* Written problem
Render every line of the rows below as an entry in a numbered list, omitting any blank lines.

Collection entries:
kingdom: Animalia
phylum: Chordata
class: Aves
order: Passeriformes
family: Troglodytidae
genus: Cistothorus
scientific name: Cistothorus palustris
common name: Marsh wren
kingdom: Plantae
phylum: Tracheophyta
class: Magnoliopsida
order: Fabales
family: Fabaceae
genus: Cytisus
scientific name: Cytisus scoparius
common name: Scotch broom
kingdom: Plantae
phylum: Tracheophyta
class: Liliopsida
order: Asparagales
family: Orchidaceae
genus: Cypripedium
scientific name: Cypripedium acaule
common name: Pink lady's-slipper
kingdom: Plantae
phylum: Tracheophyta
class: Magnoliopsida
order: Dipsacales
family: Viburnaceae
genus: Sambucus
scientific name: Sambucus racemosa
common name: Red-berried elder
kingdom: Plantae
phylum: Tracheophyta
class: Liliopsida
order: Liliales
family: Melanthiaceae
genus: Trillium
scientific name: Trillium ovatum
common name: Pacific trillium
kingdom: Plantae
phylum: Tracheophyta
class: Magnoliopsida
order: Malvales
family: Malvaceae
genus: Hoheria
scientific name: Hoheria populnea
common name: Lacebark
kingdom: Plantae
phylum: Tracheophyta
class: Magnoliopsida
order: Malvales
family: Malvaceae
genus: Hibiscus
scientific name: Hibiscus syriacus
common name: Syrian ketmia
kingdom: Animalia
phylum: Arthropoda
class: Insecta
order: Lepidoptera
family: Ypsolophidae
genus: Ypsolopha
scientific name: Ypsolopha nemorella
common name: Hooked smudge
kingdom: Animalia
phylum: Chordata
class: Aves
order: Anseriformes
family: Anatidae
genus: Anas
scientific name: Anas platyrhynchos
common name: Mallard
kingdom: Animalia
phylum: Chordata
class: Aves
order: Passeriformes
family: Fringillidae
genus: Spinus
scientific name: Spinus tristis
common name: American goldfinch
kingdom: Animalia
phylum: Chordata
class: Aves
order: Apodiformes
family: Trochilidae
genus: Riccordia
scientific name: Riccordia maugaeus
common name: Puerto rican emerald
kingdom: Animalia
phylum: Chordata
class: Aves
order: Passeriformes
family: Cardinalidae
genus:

* Result
1. kingdom: Animalia
2. phylum: Chordata
3. class: Aves
4. order: Passeriformes
5. family: Troglodytidae
6. genus: Cistothorus
7. scientific name: Cistothorus palustris
8. common name: Marsh wren
9. kingdom: Plantae
10. phylum: Tracheophyta
11. class: Magnoliopsida
12. order: Fabales
13. family: Fabaceae
14. genus: Cytisus
15. scientific name: Cytisus scoparius
16. common name: Scotch broom
17. kingdom: Plantae
18. phylum: Tracheophyta
19. class: Liliopsida
20. order: Asparagales
21. family: Orchidaceae
22. genus: Cypripedium
23. scientific name: Cypripedium acaule
24. common name: Pink lady's-slipper
25. kingdom: Plantae
26. phylum: Tracheophyta
27. class: Magnoliopsida
28. order: Dipsacales
29. family: Viburnaceae
30. genus: Sambucus
31. scientific name: Sambucus racemosa
32. common name: Red-berried elder
33. kingdom: Plantae
34. phylum: Tracheophyta
35. class: Liliopsida
36. order: Liliales
37. family: Melanthiaceae
38. genus: Trillium
39. scientific name: Trillium ovatum
40. common name: Pacific trillium
41. kingdom: Plantae
42. phylum: Tracheophyta
43. class: Magnoliopsida
44. order: Malvales
45. family: Malvaceae
46. genus: Hoheria
47. scientific name: Hoheria populnea
48. common name: Lacebark
49. kingdom: Plantae
50. phylum: Tracheophyta
51. class: Magnoliopsida
52. order: Malvales
53. family: Malvaceae
54. genus: Hibiscus
55. scientific name: Hibiscus syriacus
56. common name: Syrian ketmia
57. kingdom: Animalia
58. phylum: Arthropoda
59. class: Insecta
60. order: Lepidoptera
61. family: Ypsolophidae
62. genus: Ypsolopha
63. scientific name: Ypsolopha nemorella
64. common name: Hooked smudge
65. kingdom: Animalia
66. phylum: Chordata
67. class: Aves
68. order: Anseriformes
69. family: Anatidae
70. genus: Anas
71. scientific name: Anas platyrhynchos
72. common name: Mallard
73. kingdom: Animalia
74. phylum: Chordata
75. class: Aves
76. order: Passeriformes
77. family: Fringillidae
78. genus: Spinus
79. scientific name: Spinus tristis
80. common name: American goldfinch
81. kingdom: Animalia
82. phylum: Chordata
83. class: Aves
84. order: Apodiformes
85. family: Trochilidae
86. genus: Riccordia
87. scientific name: Riccordia maugaeus
88. common name: Puerto rican emerald
89. kingdom: Animalia
90. phylum: Chordata
91. class: Aves
92. order: Passeriformes
93. family: Cardinalidae
94. genus:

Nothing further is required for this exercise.